The show must go on
You can’t keep a good trombone player down. Or a director for that matter.
Seventy-nine-year-old Bob Meffert, a trombone player in his early years, has been directing the Marshall Municipal Band for as long as most folks in this city can remember. He has been director since 1983. But if you are old enough to remember, there was another fella before Meffert by the name of Leo Yorde. He directed the band for 33 years.
Longevity, however, is just old music for this band. It has been around for 99 years. Meffert has been part of half of that history. He also taught music at Marshall Public Schools for more than 30 years.
“Last week was the only the third concert I have missed during all of 51 years,” Meffert told me as he stood in the middle of the crowd at Liberty Park Wednesday night. He was talking to people just before the start of Wednesday’s concert.
It would have been the second concert of the summer, but Meffert was “passing kidney stones” on the day of the first scheduled concert on June 7.
“Wednesday about 4 o’clock it started what we thought was one,” Meffert said. “Another one came Friday. It (June 7 concert) was canceled because of a medical emergency.”
But kidney stones didn’t stop him for long. The iron man of Marshall music was ready to go Wednesday.
Cancer also tried to stop Meffert from raising his baton a couple years ago. Although he did admit “directing while undergoing chemo was … interesting.”
He also told the Independent in 2016 that “rumors of me stepping down are ill-founded.”

DATA EXCERPTS:
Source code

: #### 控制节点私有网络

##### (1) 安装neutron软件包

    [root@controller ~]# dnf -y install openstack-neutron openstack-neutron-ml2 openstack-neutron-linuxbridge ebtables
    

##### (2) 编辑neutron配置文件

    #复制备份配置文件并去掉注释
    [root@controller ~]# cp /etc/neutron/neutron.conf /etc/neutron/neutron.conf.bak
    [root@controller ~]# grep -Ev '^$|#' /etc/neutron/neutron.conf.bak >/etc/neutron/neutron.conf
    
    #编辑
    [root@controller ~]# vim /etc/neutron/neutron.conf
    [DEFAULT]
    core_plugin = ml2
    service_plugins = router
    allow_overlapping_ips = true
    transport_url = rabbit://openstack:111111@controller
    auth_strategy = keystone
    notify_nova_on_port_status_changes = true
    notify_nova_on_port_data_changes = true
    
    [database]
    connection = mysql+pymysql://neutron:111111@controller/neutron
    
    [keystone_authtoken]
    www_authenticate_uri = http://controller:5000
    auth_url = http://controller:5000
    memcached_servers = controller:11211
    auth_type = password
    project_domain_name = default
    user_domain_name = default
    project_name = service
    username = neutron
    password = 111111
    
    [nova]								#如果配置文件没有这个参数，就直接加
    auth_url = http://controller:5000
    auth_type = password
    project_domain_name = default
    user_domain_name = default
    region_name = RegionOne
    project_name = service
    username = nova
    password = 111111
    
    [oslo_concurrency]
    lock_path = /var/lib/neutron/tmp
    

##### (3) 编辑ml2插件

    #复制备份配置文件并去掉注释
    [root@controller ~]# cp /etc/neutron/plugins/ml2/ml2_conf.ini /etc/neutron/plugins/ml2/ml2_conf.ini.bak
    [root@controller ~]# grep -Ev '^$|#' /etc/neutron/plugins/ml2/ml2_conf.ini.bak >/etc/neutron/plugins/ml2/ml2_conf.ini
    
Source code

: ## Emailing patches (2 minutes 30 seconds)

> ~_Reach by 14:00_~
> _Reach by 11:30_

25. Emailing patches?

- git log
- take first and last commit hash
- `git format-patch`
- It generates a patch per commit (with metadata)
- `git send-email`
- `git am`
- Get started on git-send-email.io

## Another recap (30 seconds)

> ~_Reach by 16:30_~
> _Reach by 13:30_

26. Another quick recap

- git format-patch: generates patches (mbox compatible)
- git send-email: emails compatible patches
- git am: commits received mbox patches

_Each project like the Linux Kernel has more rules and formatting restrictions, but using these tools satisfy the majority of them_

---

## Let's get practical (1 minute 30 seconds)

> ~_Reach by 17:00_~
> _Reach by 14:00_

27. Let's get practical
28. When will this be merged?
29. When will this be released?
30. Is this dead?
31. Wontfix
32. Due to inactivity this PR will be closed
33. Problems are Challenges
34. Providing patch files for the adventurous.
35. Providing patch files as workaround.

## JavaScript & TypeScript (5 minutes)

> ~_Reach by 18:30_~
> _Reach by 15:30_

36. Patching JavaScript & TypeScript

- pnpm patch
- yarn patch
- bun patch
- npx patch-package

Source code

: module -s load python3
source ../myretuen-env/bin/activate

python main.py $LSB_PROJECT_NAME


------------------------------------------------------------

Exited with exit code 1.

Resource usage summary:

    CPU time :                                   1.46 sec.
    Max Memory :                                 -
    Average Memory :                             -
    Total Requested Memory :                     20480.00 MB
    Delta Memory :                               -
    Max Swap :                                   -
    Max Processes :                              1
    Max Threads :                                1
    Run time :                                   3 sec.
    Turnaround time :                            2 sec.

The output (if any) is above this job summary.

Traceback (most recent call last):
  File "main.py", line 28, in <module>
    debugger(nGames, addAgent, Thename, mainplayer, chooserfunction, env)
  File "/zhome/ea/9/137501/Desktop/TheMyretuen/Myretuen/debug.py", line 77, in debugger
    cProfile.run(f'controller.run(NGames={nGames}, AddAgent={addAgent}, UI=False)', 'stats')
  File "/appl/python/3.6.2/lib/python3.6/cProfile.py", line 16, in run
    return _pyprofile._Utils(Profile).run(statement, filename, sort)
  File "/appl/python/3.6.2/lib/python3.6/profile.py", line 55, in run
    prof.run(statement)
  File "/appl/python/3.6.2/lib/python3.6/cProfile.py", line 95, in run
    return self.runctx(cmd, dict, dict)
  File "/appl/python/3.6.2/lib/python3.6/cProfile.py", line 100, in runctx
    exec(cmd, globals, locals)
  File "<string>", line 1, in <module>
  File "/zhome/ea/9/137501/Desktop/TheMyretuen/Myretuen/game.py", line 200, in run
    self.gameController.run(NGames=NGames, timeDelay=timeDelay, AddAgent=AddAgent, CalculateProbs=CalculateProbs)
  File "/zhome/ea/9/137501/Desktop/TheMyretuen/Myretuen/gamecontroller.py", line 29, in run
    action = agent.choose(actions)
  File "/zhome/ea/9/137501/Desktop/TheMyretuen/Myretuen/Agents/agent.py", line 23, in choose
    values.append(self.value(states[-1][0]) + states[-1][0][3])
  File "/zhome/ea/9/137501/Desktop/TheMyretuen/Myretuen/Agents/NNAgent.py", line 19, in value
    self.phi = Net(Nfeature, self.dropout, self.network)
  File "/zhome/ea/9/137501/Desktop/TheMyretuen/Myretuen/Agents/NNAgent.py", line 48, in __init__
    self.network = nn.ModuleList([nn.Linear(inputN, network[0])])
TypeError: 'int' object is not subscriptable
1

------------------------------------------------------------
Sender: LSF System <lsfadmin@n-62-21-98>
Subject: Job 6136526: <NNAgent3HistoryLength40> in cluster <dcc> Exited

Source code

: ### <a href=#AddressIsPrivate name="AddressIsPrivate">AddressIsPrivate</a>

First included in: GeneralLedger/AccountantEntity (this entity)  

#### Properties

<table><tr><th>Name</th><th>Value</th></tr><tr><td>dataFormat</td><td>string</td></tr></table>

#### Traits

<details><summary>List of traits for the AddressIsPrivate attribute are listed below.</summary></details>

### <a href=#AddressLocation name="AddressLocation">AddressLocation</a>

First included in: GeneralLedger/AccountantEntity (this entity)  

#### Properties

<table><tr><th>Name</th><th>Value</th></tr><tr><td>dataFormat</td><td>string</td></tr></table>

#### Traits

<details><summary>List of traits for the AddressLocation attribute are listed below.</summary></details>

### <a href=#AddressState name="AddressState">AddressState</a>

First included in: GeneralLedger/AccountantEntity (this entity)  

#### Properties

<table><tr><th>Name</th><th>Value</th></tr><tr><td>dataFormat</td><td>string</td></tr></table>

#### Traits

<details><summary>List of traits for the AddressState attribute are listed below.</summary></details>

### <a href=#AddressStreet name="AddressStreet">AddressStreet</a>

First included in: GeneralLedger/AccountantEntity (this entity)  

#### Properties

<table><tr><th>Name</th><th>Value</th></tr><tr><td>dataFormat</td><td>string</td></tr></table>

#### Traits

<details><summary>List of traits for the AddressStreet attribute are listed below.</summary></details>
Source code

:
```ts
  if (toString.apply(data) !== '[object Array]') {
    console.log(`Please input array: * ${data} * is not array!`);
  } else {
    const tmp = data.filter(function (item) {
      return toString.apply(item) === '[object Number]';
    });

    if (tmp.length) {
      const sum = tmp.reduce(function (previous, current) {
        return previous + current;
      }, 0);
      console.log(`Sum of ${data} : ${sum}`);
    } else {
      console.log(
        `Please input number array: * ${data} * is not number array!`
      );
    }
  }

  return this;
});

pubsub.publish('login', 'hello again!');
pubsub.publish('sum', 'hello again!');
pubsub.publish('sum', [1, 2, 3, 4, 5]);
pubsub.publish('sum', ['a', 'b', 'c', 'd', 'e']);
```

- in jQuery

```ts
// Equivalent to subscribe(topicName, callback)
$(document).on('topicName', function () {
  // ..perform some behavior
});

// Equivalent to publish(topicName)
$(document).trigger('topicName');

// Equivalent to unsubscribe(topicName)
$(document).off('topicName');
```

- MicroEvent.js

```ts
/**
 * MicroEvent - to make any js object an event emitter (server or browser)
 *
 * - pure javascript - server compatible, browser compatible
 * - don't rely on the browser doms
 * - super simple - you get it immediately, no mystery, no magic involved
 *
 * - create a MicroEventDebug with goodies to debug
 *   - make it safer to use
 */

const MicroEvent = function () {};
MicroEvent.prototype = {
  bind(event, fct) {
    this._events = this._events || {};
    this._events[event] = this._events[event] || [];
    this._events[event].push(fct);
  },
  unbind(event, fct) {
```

WORK INSTRUCTIONS:
#1 In the article about Bob Meffert, how many years did Leo Yorde direct the Marshall Municipal Band?
#2 Carry on writing the article about Bob Meffert, starting after its final sentence.
The items aren't needed here.

ANSWERS TO EACH TASK:
#1 33 years.

#2
An Independent editorial in 2016 called Meffert’s run as director “incredible.”
But Meffert says the members of the city band are the ones who are “amazing.”
“This year we have a bigger group of new ones,” Meffert said of the band. “I think we have 13 new ones this year for some reason. This year we just happen to lose a number of trumpets. Four new trumpets out of 10. I think out five saxes, I think one has returned. Some of them are college kids and they finally have jobs.”
But Meffert said he never has a problem finding talent to fill out his sections.
“There is always people out there. I had more people call me this year. They show up,” he said.
Many of them have college degrees and five have a Ph.D., according to Meffert
“We have a number of people who play multiple instruments, including myself. That’s the blessing we have living in a community like this. These people are so dedicated. They just come and play,” he said.
“Nobody wants to do it,” Meffert said with a long laugh.
“So I do it.”
So the music continues every Wednesday at Liberty Park.